- **Work instructions**
Copy every line from the material below that holds "package".

- **Information given**
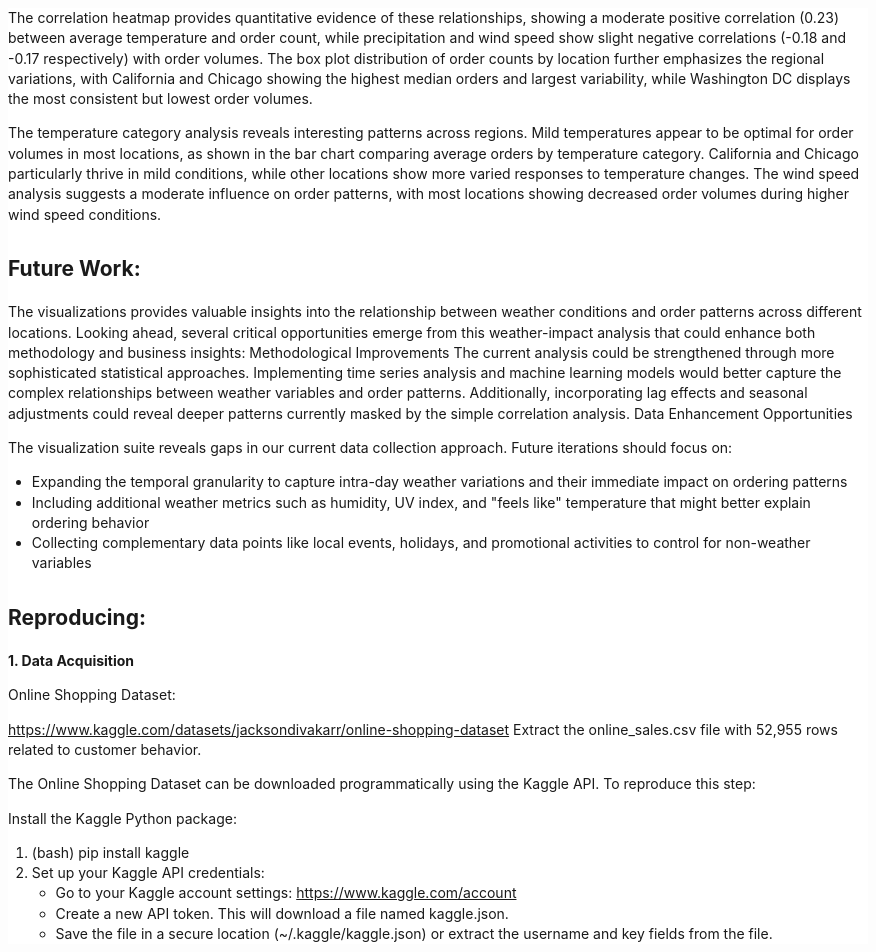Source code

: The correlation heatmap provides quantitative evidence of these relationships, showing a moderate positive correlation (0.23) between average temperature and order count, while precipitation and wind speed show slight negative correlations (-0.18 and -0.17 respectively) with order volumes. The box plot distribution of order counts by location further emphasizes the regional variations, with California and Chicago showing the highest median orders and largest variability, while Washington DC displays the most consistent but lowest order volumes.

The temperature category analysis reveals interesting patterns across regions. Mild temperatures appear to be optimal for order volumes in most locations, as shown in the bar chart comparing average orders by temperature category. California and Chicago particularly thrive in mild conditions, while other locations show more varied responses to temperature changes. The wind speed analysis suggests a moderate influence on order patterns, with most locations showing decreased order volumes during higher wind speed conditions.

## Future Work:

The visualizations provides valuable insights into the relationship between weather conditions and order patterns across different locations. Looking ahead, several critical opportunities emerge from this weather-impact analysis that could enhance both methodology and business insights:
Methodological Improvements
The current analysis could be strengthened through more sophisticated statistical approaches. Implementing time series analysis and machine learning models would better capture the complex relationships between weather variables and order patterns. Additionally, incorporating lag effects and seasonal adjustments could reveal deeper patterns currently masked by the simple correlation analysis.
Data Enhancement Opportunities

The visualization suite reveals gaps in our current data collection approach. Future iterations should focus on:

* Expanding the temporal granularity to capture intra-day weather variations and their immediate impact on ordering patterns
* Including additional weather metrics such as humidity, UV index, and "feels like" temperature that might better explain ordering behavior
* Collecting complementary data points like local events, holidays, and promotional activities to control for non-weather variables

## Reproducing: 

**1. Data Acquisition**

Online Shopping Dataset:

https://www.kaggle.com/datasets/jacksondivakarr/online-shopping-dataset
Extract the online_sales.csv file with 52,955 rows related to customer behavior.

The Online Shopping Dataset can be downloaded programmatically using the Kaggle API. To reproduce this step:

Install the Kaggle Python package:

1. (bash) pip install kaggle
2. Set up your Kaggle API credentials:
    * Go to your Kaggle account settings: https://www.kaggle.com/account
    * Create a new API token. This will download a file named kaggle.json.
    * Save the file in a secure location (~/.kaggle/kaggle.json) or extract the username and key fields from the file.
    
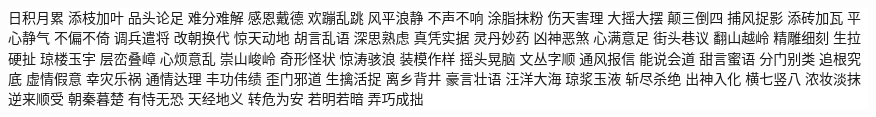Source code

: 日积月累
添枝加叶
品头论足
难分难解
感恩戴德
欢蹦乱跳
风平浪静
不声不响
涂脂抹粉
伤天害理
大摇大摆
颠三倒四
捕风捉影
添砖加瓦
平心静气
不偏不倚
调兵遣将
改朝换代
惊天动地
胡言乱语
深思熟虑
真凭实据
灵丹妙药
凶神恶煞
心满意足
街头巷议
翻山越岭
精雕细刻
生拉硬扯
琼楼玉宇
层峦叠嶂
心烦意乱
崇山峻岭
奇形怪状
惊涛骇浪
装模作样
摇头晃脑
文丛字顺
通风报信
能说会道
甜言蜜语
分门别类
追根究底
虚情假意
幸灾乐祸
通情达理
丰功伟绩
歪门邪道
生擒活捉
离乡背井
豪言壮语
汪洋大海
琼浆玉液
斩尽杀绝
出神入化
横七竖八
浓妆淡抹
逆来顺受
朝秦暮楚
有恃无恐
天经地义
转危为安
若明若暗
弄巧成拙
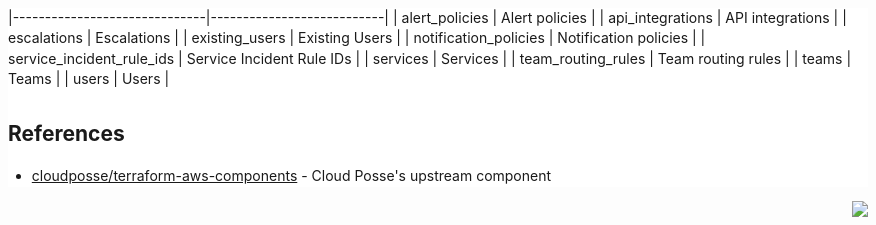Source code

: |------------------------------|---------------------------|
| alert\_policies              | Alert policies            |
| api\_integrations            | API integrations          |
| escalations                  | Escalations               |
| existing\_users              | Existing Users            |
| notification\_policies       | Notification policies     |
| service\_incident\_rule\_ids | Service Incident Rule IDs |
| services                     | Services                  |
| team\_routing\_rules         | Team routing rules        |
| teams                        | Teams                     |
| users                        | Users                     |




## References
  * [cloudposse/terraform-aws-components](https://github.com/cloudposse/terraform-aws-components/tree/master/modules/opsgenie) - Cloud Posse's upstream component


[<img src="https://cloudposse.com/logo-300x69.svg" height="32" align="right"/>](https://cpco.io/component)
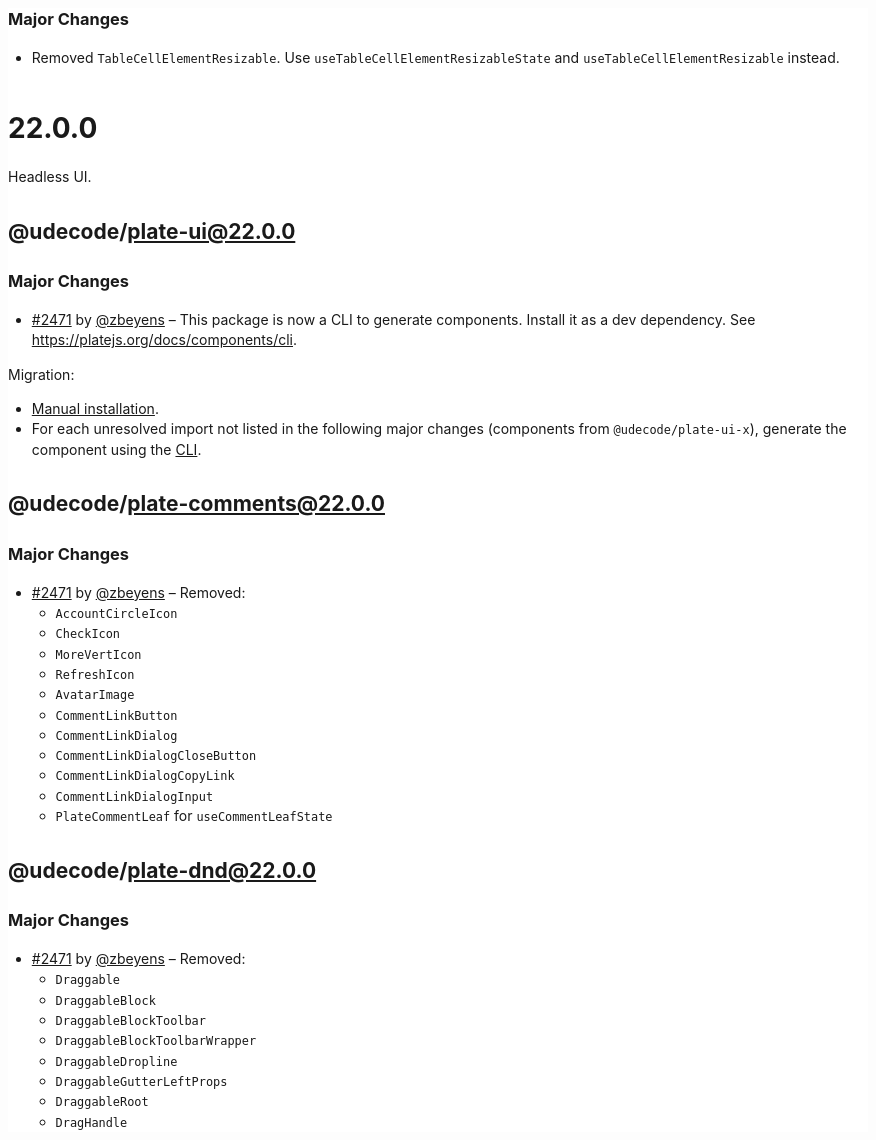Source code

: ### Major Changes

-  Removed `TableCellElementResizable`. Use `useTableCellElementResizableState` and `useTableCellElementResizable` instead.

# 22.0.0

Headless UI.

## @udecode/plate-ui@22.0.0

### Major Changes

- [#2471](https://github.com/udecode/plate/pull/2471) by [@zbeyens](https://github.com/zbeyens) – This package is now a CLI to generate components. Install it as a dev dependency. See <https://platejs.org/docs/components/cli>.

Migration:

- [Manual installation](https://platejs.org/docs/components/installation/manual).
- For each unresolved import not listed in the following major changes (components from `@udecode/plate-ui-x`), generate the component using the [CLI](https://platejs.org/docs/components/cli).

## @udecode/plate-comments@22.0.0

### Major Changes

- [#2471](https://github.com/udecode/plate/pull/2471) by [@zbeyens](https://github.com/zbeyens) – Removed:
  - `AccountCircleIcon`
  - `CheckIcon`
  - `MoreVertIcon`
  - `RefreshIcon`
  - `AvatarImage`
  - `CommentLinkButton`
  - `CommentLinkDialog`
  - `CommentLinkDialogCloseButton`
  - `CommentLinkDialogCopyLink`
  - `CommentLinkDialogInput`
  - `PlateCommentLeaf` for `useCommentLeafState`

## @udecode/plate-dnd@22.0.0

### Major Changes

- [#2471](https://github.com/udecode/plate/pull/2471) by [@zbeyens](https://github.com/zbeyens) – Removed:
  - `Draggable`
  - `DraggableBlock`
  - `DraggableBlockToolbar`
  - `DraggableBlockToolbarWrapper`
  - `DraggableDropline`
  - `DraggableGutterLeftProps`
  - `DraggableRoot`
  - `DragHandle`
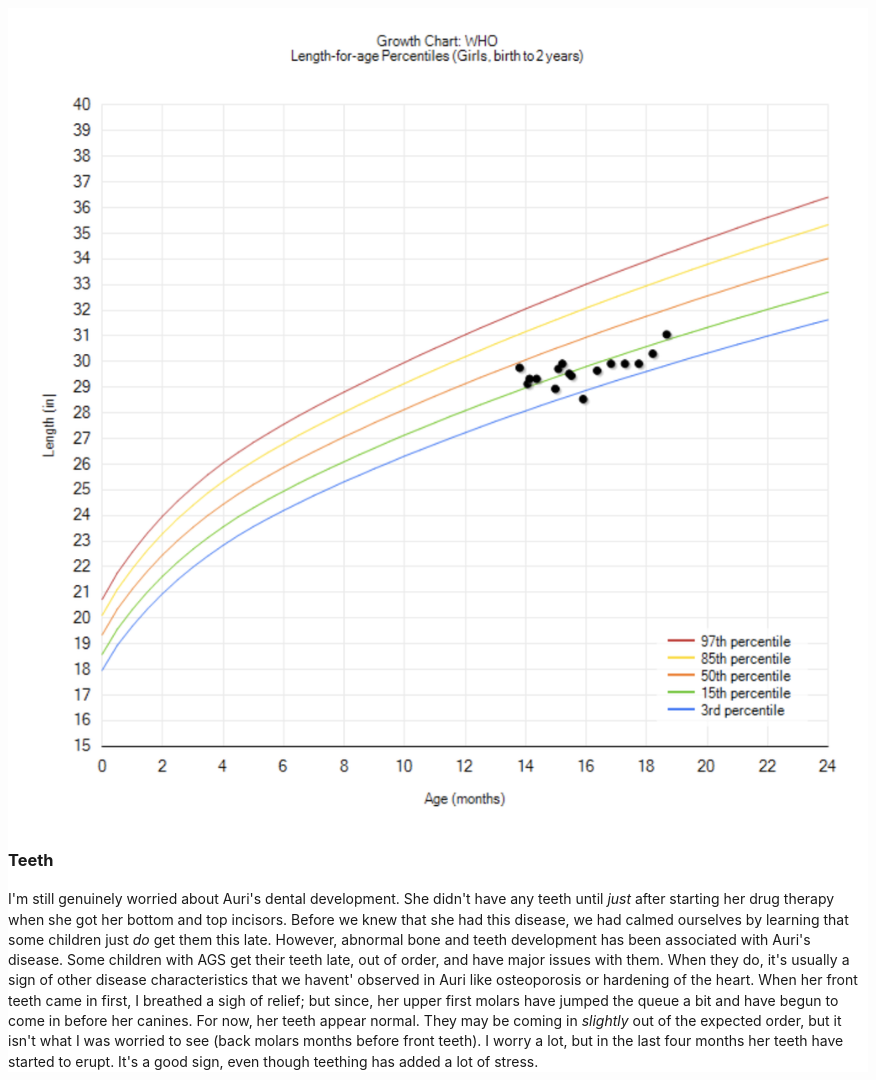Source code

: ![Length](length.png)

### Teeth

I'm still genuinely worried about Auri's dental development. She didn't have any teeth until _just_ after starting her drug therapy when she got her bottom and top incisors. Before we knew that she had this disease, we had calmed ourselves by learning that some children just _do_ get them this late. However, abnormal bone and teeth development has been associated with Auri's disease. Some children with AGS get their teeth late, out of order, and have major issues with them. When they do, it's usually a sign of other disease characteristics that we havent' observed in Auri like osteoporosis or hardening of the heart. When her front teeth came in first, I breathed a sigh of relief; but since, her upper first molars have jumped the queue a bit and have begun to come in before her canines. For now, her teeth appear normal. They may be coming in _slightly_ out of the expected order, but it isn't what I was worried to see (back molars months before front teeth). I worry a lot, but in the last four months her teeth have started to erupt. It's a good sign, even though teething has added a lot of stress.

- **Written answer**
Install the Kaggle Python package:
- [#2471](https://github.com/udecode/plate/pull/2471) by [@zbeyens](https://github.com/zbeyens) – This package is now a CLI to generate components. Install it as a dev dependency. See <https://platejs.org/docs/components/cli>.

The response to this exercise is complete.